Text segment
--------------------------------------------------

Meanwhile, Canaccord Genuity expressed stronger confidence in Toast’s trajectory, reaffirming a Buy rating and increasing its price target from $48 to $54. The firm highlighted sustained demand across Toast’s hardware and digital solutions, alongside continued adoption of its point-of-sale systems in restaurants and hospitality businesses.
Toast Inc. (NYSE: TOST) is a Boston-based technology company that builds a cloud-powered platform designed specifically for restaurants. Its software integrates point-of-sale systems, digital ordering, payment processing, marketing tools, and analytics into a single ecosystem.
9. Zscaler (NYSE:ZS)
Revenue Growth YoY: 25.46%
EPS Growth YoY: -50%
Revenue Growth Ranking: 10
EPS Ranking: 6
Weighted Average Ranking: 8.8
ZS (NASDAQ: ZS) is one of the fastest-growing technology stocks to invest in. On August 20, 2025, Zscaler announced an expanded partnership with CrowdStrike and its newly acquired subsidiary Red Canary to supercharge AI‑driven security operations. Integrating Zscaler’s Zero Trust Exchange platform, CrowdStrike’s Falcon, and Red Canary’s agentic‑AI managed detection and response gives organizations a unified, cloud‑native defense layer that replaces clunky legacy endpoint tools. By fusing rich user context, deep endpoint visibility, and lightning‑fast threat response, the alliance promises dramatically improved detection accuracy and streamlined workflows.

--------------------------------------------------

Supplied data
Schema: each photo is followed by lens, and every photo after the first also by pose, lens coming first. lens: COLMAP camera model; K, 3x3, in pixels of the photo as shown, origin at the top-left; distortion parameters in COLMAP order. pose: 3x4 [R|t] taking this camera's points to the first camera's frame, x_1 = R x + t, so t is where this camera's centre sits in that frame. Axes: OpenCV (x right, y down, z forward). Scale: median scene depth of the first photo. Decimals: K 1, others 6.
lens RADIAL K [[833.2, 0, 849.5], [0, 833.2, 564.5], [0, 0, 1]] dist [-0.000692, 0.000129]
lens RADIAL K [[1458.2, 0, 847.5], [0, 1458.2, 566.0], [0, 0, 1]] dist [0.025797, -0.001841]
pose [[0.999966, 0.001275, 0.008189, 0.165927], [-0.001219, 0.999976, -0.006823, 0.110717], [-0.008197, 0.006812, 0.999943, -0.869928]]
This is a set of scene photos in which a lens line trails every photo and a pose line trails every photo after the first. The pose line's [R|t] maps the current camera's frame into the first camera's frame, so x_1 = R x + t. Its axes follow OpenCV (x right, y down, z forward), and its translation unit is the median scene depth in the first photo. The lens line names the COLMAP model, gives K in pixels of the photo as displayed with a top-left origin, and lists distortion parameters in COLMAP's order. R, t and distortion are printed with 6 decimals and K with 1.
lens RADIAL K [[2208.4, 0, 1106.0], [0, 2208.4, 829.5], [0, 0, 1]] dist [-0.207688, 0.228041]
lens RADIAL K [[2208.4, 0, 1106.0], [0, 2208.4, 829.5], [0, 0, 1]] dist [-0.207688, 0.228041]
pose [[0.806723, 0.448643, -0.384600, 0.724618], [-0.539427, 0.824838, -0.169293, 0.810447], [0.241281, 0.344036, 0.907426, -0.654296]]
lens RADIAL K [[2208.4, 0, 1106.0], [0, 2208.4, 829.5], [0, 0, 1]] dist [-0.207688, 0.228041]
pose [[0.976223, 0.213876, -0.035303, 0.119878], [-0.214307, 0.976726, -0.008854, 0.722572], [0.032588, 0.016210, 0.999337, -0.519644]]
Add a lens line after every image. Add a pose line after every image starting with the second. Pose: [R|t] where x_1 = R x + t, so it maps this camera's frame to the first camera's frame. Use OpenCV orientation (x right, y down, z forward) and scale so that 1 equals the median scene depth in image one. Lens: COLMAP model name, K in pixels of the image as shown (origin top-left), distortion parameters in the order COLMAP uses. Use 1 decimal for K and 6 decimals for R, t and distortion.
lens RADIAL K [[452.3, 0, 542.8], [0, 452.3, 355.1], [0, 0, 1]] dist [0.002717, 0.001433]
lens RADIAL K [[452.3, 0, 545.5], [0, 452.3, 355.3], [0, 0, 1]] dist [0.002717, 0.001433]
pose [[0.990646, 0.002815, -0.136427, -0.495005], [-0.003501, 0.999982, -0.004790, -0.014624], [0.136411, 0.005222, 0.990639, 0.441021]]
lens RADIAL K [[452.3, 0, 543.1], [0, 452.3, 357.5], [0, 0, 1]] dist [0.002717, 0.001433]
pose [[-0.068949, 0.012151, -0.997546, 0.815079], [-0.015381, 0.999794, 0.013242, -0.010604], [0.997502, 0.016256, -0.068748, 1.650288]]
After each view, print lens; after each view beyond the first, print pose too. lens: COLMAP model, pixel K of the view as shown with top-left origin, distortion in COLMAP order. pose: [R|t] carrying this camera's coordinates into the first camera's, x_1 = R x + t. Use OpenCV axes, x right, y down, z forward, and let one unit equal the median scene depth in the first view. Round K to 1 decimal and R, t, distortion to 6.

--------------------------------------------------

What to do
In the passage on Toast and Zscaler, rewrite the portion between "Toast Inc. (NYSE: TOST)" and "a single ecosystem.", inclusive, renaming "restaurants" to "food service businesses".

Output of the exercise
Toast Inc. (NYSE: TOST) is a Boston-based technology company that builds a cloud-powered platform designed specifically for food service businesses. Its software integrates point-of-sale systems, digital ordering, payment processing, marketing tools, and analytics into a single ecosystem.